As I approach the end of more than 45 years in orthopaedic surgery, I feel I have a unique perspective on the changes taking place in our specialty. While there have been remarkable advances in the surgical treatment of musculoskeletal diseases, some of the trends are, I believe, more detrimental than beneficial. Interestingly, many of these changes do not involve surgical procedures per se, but rather the doctor-patient interaction before and after surgery.
In my own practice, I no longer perform surgery but I do see a fair number of patients who have undergone minimally invasive procedures. Many of these patients were simply not prepped as to what to expect in terms of post-operative care (e.g., permissible activities after surgery, realistic length of recovery, management of post-op pain, etc.). As the use of minimally invasive procedures increases, I would like to see my surgical colleagues stress the invasive part of the procedure more and the minimal part less. It seems that now, many patients think that the faster they recover, the better. I have heard patients brag that they were up “walking/riding a bike/ playing tennis/fill-in-the-blank two weeks after a total knee arthroplasty (TKA).” Of course, activities like the aforementioned so soon after a TKA not infrequently lead to post-op synovitis, swelling, stiffness, pain, and, perhaps most upsetting, an unhappy patient! And these types of “bragging rights” are not exclusive to patients — I have also heard surgeons say similar things.
I feel we are falling into a “quicker is better” mentality. The majority of the patients that I see post-op express confusion and a lack of clarity regarding their responsibilities after surgery. The problem is compounded by an increasing tendency for same-day or overnight discharge. And because many patients receive home therapy after leaving the outpatient facility, post-op guidance is often left in the hands of the therapist, who may or may not know the particular surgeon’s post-op protocol. Too often the result is a patient in pain, confused and uncertain as to whom to call. Many of these patients have told me they could not “get through” to their surgeon, and were instead directed to a PA or a member of the office staff.
In a similar vein, I am also aware that many surgeons provide their patients with a “handbook” to read, in anticipation of common post-op concerns. Having had my own knee replaced, I’m sorry but a book simply does not replace a reassuring word from the doc. In my surgical practice, one of our MDs was assigned to call every post-op patient the evening of the surgery, including weekends. I cannot count the number of times patients were not only amazed to receive such a call but were extremely grateful as well.
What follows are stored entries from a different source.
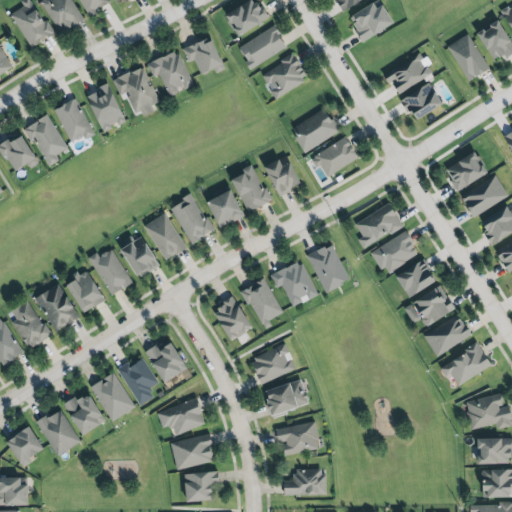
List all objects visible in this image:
building: (121, 0)
building: (344, 2)
building: (343, 4)
building: (91, 5)
building: (93, 5)
building: (63, 12)
building: (509, 12)
building: (61, 13)
building: (247, 15)
building: (507, 15)
building: (243, 16)
building: (371, 18)
building: (368, 19)
building: (30, 24)
building: (496, 36)
building: (494, 40)
building: (263, 45)
building: (261, 47)
road: (96, 52)
building: (205, 54)
building: (467, 54)
building: (202, 56)
building: (467, 57)
building: (4, 62)
building: (3, 63)
building: (171, 71)
building: (169, 72)
building: (408, 72)
building: (407, 74)
building: (285, 75)
building: (283, 77)
building: (135, 90)
building: (421, 98)
building: (418, 101)
building: (106, 106)
building: (103, 108)
building: (74, 119)
building: (72, 121)
building: (315, 129)
building: (313, 131)
building: (46, 137)
building: (45, 139)
building: (508, 141)
building: (18, 152)
building: (15, 153)
building: (335, 156)
building: (333, 157)
road: (399, 169)
building: (466, 169)
building: (464, 171)
building: (282, 173)
building: (279, 176)
building: (252, 187)
building: (1, 189)
building: (248, 189)
building: (0, 190)
building: (484, 194)
building: (483, 196)
building: (226, 206)
building: (222, 208)
building: (190, 219)
building: (377, 223)
building: (498, 223)
building: (497, 224)
building: (376, 225)
building: (165, 235)
building: (163, 237)
road: (257, 250)
building: (394, 251)
building: (393, 253)
building: (139, 255)
building: (505, 256)
building: (137, 258)
building: (328, 267)
building: (326, 268)
building: (109, 271)
building: (415, 276)
building: (511, 277)
building: (412, 279)
building: (294, 283)
building: (86, 290)
building: (83, 292)
building: (261, 301)
building: (263, 302)
building: (56, 305)
building: (55, 307)
building: (427, 307)
building: (233, 317)
building: (229, 319)
building: (27, 324)
building: (447, 335)
building: (445, 336)
building: (6, 343)
building: (7, 344)
building: (165, 359)
building: (164, 361)
building: (273, 363)
building: (467, 363)
building: (271, 365)
building: (464, 365)
building: (137, 380)
building: (139, 380)
building: (111, 397)
building: (114, 397)
building: (283, 397)
building: (285, 398)
road: (232, 399)
building: (84, 411)
building: (487, 413)
building: (82, 414)
building: (181, 415)
building: (180, 417)
building: (59, 431)
building: (56, 432)
building: (298, 437)
building: (296, 439)
building: (21, 447)
building: (494, 448)
building: (191, 451)
building: (492, 451)
building: (190, 452)
building: (496, 481)
building: (304, 483)
building: (496, 483)
building: (196, 486)
building: (12, 491)
building: (492, 507)
building: (491, 508)
building: (10, 510)
building: (4, 511)
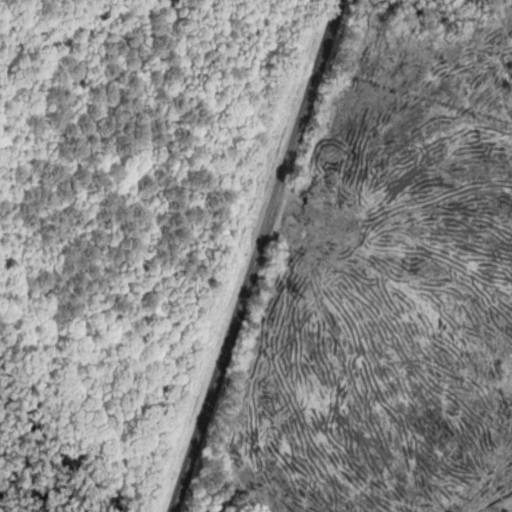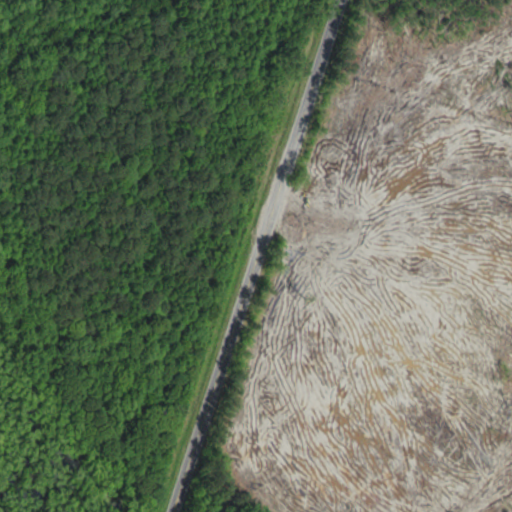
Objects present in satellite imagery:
road: (256, 256)
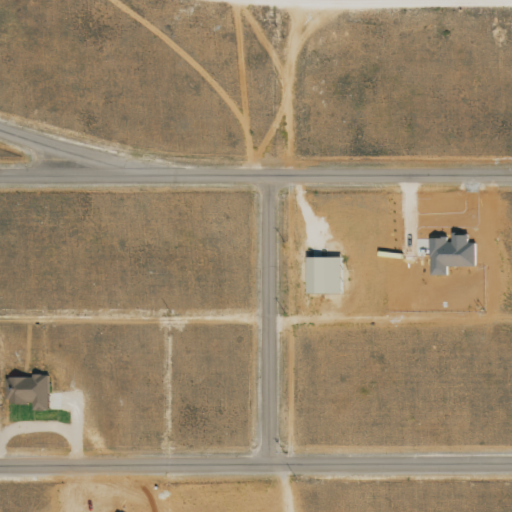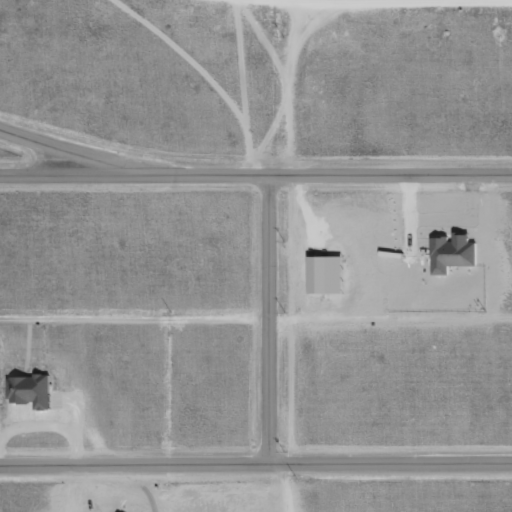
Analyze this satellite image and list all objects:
road: (230, 1)
road: (489, 3)
road: (435, 4)
road: (357, 7)
road: (234, 65)
road: (194, 74)
road: (282, 90)
road: (82, 150)
road: (467, 168)
road: (132, 172)
road: (388, 174)
road: (431, 236)
building: (449, 254)
road: (463, 274)
building: (322, 276)
road: (132, 315)
road: (265, 315)
road: (388, 315)
building: (27, 391)
road: (255, 458)
road: (288, 480)
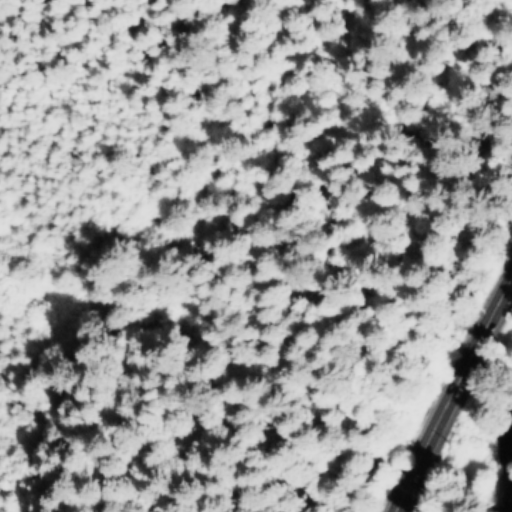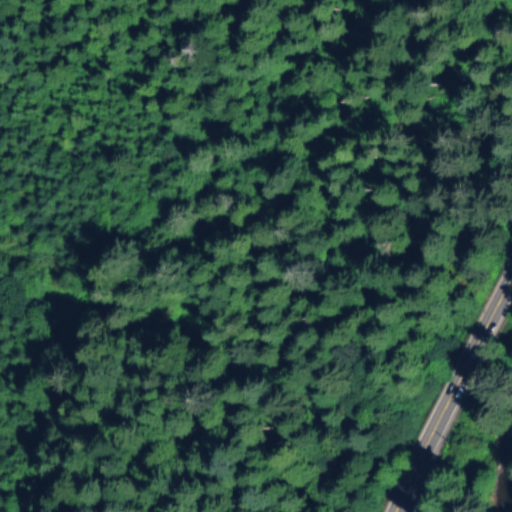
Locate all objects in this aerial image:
road: (451, 392)
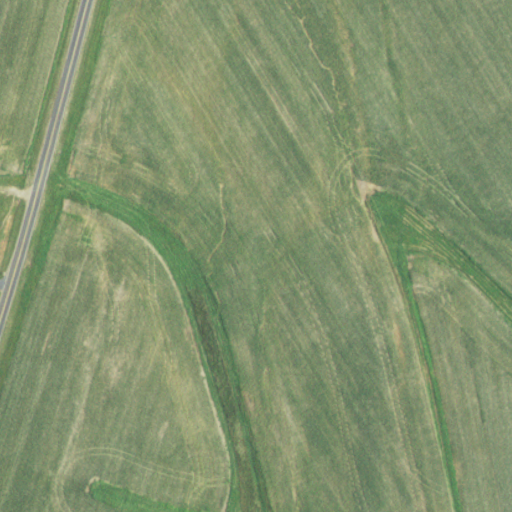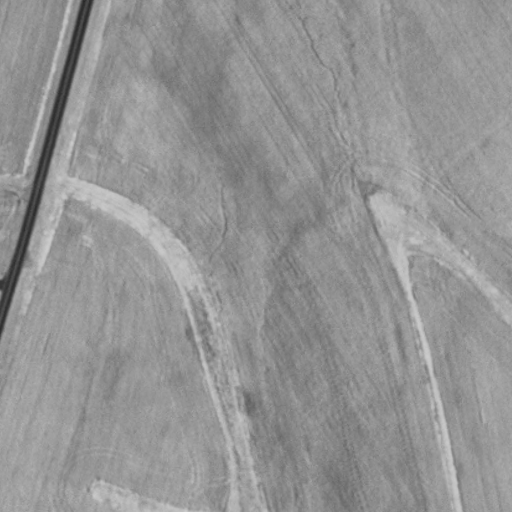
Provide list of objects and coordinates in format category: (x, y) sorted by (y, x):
road: (43, 152)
Further, I have noticed that many surgeons do not see their patients after surgery. I recently had a patient who was two weeks post-arthroscopy; he was seen and discharged by the PA without ever having seen the surgeon. Not surprisingly, when the patient reached my office, she was already two months post-op with synovitis, stiffness, and still using a walker. Many people would claim that I am an emeritus member of the Orthopaedic Neanderthal Society, but I still feel we should see our post-op patients at least once after the surgery. I am fully empathetic to the fact that post-op visits are not regularly reimbursed — nonetheless, I sincerely believe many poor outcomes would be mitigated by careful and thorough follow-up.
Ultimately, these trends have one thing in common: we are forgetting that there is a patient connected to the surgical procedure. Inadequate pre-op counseling and post-op care amount to nothing less than a dereliction of our duty to always provide the best care we are capable of. Nothing less is acceptable.